3. Disallow remote root login – If you’re not explicitly opening ports to the world, don’t bother.
4. Delete test database – Old versions shipped a test schema that anyone could write to.

When prompted, answer “Y” to all for a locked‑down default configuration.

Verify the Installation
sudo systemctl status mariadb
mysql -u root -p -e "SELECT VERSION();"

The first command confirms MariaDB is running. The second logs in and prints something like 10.6.12-MariaDB—the exact version depends on the repo you added.

(Optional) Add MariaDB to Your PATH

If you’re going to be using mysql a lot, consider adding /usr/bin/mariadb-client to your $PATH. Most systems already include it by default, but if you’ve had path conflicts with other MySQL binaries, this clears the air.

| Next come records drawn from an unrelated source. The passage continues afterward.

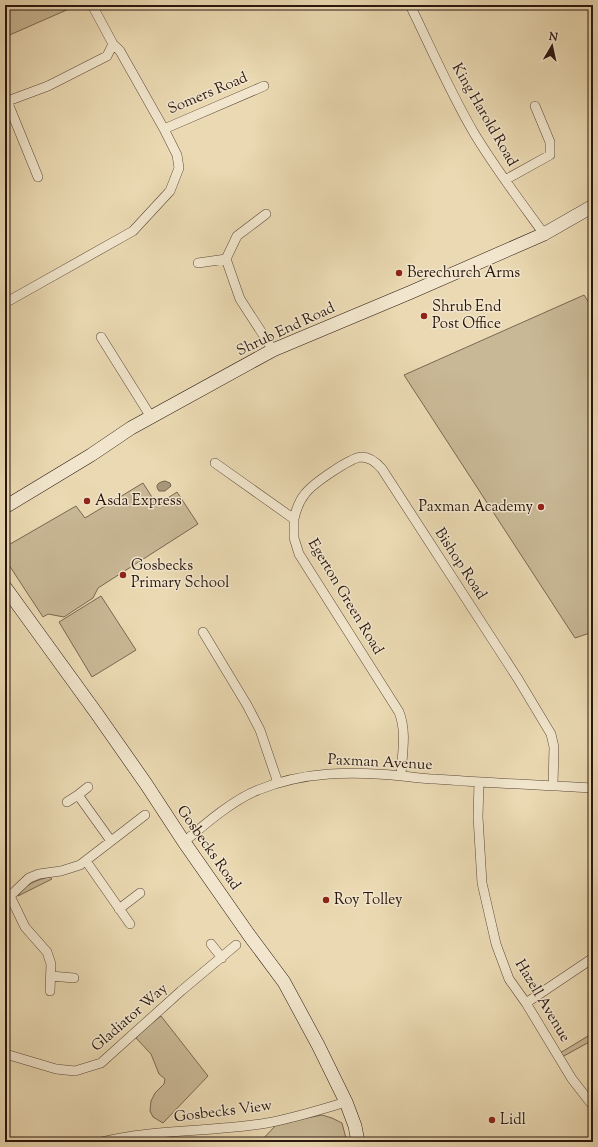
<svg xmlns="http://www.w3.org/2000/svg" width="598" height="1147" viewBox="0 0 598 1147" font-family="'Sorts Mill Goudy',serif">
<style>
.green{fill:#c9b896;stroke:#7a6752}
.water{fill:#a9977a;stroke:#76634f}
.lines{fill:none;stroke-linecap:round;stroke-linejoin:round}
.street-casing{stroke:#5a4737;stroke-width:10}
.secondary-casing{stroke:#2a160e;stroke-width:14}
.street{stroke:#f1e6cd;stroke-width:9}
.secondary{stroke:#f1e6cd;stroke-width:13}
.poi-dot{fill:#8f2418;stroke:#f1e6cd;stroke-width:1.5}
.labels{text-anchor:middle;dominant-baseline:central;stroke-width:3;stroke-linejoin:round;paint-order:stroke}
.street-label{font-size:15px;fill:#2a160e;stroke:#f1e6cd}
.poi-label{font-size:15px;fill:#2a160e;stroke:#f1e6cd;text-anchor:start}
</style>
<rect width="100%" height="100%" fill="#ead9b2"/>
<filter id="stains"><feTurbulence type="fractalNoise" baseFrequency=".005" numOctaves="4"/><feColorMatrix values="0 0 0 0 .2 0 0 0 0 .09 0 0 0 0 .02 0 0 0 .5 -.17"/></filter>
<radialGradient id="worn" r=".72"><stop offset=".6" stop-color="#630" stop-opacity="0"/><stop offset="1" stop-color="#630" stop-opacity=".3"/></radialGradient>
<!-- green -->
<path class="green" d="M5 5H78L5 37Z
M584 295 593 309V632L575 638 404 375Z
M143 483 157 505 177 492 198 524 98 588 93 598 64 617 48 614 43 617 5 559V547L76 506 85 518Z
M101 596 136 650 92 677 59 622Z
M50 877 52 879 18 896C24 885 38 879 50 877Z
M161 1016 208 1076 163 1123 153 1117 150 1111 151 1101 155 1093 164 1084 165 1079 159 1074 151 1054 136 1038 144 1029Z
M593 1033V1040L562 1057 560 1053Z
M322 1115 332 1118 342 1123 347 1142H260L277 1124Z"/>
<!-- water -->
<path class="water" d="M165 481 170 483 171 486 165 491H159C154 485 159 482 165 481Z"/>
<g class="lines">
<defs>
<path id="street" d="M410 5C431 48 450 92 474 133 495 168 520 201 544 234
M7 101 38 177
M5 102 48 86 107 56 113 44 92 5
M164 129 264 86
M505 180 550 155V142L535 106
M266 214 237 236 226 259 240 299 273 350
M198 263 226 259
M5 303 133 231 170 191 179 168 177 155 164 129 120 51 113 44
M101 337 151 417
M215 463 294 519V538L299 554 399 712C407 732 402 754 401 776
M294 519C296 510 299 501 305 494 312 484 350 458 361 457 370 457 377 463 382 469L518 679 551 734 554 747 553 786
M203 632 247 705 260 730 278 783
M479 782 478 817 482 883 496 944 509 979 526 1003 572 1079 593 1106
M78 795 88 787
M67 802 78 795 111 841
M184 842C204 825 234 799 258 790 304 771 354 771 402 776 413 777 424 779 435 779 488 783 540 785 593 788
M86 861 130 924
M10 896 25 927 47 952 51 964 50 991
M5 898 10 896 29 878 39 874 61 871 80 865 145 815
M119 909 140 893
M211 944 222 958
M51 976 74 978
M526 1003 593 958
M5 1053 9 1055 56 1069 75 1071 101 1063 181 991 236 945
M101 1142C153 1129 213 1132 267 1123 294 1118 320 1110 346 1102"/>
<path id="secondary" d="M5 507 91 455 131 428 273 350 409 293 544 234 593 206
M5 587 97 714 146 784 184 842 249 935 284 982 318 1045 346 1102 355 1126 358 1142"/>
</defs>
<!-- street casing -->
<use href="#street" class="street-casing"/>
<!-- secondary casing -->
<use href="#secondary" class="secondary-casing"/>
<!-- street -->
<use href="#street" class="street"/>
<!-- secondary -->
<use href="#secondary" class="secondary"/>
</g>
<!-- markers -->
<g class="poi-dot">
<circle cx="399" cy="273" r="4"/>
<circle cx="424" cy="316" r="4"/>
<circle cx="87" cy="501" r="4"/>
<circle cx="541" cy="507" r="4"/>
<circle cx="123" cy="575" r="4"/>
<circle cx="326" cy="900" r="4"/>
<circle cx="492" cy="1120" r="4"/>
</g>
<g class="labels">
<!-- street labels -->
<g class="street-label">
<text transform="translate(208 94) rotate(-23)">Somers Road</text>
<text transform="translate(484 115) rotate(60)">King Harold Road</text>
<text transform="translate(286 330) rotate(-25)">Shrub End Road</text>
<text transform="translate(460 564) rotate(57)">Bishop Road</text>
<text transform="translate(345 597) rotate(59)">Egerton Green Road</text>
<text transform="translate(380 763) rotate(3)">Paxman Avenue</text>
<text transform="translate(208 848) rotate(55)">Gosbecks Road</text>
<text transform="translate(542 1001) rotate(59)">Hazell Avenue</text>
<text transform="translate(130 1018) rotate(-41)">Gladiator Way</text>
<text transform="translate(223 1112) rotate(-7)">Gosbecks View</text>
</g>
<!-- poi labels -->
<g class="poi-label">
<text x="407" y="273">Berechurch Arms</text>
<text x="432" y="307">Shrub End<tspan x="432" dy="17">Post Office</tspan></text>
<text x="95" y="501">Asda Express</text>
<text x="533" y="507" text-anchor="end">Paxman Academy</text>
<text x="131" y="566">Gosbecks<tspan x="131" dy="17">Primary School</tspan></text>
<text x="334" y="900">Roy Tolley</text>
<text x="500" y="1120">Lidl</text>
</g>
</g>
<!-- margin -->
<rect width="598" height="1147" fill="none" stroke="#ead9b2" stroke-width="20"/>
<rect x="6" y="6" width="586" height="1135" fill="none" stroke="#2a160e" stroke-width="2"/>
<rect x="10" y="10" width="578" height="1127" fill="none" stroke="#2a160e"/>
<!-- north arrow -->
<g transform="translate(552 46) rotate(9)" stroke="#f1e6cd" stroke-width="3" paint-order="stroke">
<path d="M0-3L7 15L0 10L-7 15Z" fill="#2a160e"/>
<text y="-6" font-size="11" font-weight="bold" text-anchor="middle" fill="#2a160e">N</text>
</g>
<rect width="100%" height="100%" filter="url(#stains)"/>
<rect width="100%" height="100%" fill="url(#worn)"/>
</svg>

echo 'export PATH=$PATH:/usr/bin' >> ~/.bashrc
source ~/.bashrc
Common Pitfall: Missing Library After a Kernel Upgrade

I ran into an issue on one of my servers after a recent kernel update: mysql started throwing “libmariadb.so.3 not found.” The fix was simply reinstalling the client package:

sudo dnf reinstall MariaDB-client

Reinstall pulls in any missing shared libraries that might have been dropped during the upgrade.

Keep MariaDB Up to Date
sudo dnf update --refresh MariaDB-server

Running dnf update on just the server package ensures you stay on the latest patch level without pulling unrelated packages into your system. It’s a good idea to set up a cron job or use systemctl enable dnf-automatic if you want unattended updates.

Wrap‑up

That’s it: MariaDB is installed, secured, and primed for production workloads on AlmaLinux 9. You’ve sidestepped the older MySQL repo, avoided the “no such package” errors that plague many newbies, and got a clean install ready to go.